The vulnerability identified as CVE-2025-11644 affects Tomofun Furbo 360 and Furbo Mini pet cameras, specifically relating to insecure storage of sensitive information within the UART interface component. The UART interface is a hardware communication protocol often used for debugging or device communication. In this case, manipulation of this interface can lead to sensitive data being stored insecurely, potentially exposing it to attackers who gain physical access to the device. The attack complexity is high, meaning exploitation requires specialized knowledge and physical proximity, and no authentication or user interaction is necessary. The affected firmware versions are Furbo 360 up to FB0035_FW_036 and Furbo Mini up to MC0020_FW_074. Despite the exploit being publicly available, there is no known active exploitation in the wild, and the vendor has not responded or provided patches. The CVSS 4.0 score of 1.0 reflects the low severity due to the attack vector (physical access), high complexity, and limited impact scope. The vulnerability primarily risks confidentiality by exposing sensitive information stored insecurely, but does not affect integrity or availability. This issue highlights the risks inherent in IoT devices that store sensitive data without adequate protection, especially when physical access controls are weak.

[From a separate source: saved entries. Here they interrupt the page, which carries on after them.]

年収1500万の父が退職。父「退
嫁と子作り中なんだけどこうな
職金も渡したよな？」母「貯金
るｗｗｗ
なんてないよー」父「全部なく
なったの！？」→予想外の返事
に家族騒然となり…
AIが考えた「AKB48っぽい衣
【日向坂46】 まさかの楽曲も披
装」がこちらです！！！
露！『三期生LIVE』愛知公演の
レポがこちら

For European organizations, the primary impact is the potential exposure of sensitive information stored on Furbo 360 and Furbo Mini devices if an attacker gains physical access. This could include personal data or credentials related to the device’s operation or user environment. While the attack complexity and physical access requirement limit widespread exploitation, organizations with these devices in accessible locations (e.g., offices, public spaces, or homes of employees) could face confidentiality breaches. The lack of vendor response and patches increases risk over time as devices remain vulnerable. Although the vulnerability does not directly impact device availability or integrity, leaked sensitive information could be leveraged for further attacks or privacy violations. The threat is more relevant for organizations using these devices in sensitive environments or where IoT security is critical. Additionally, the public availability of exploit code raises the risk of opportunistic attacks by skilled adversaries with physical access.

1. Restrict physical access to Furbo 360 and Furbo Mini devices to trusted personnel only, especially in organizational environments. 2. Monitor devices regularly for signs of tampering or unauthorized access to hardware interfaces such as UART ports. 3. If possible, disable or physically block UART interfaces to prevent exploitation. 4. Replace affected devices with models that have verified secure storage and better physical security controls. 5. Implement network segmentation to isolate IoT devices from critical systems, limiting the impact of any data leakage. 6. Maintain an inventory of deployed Furbo devices and track firmware versions to identify vulnerable units. 7. Engage with the vendor or community for updates or unofficial patches, given the vendor’s lack of response. 8. Educate staff about the risks of physical device access and enforce policies to prevent unauthorized handling. 9. Consider additional endpoint security measures that detect anomalous device behavior or unauthorized hardware access. 10. For sensitive environments, avoid deploying consumer-grade IoT devices lacking robust security assurances.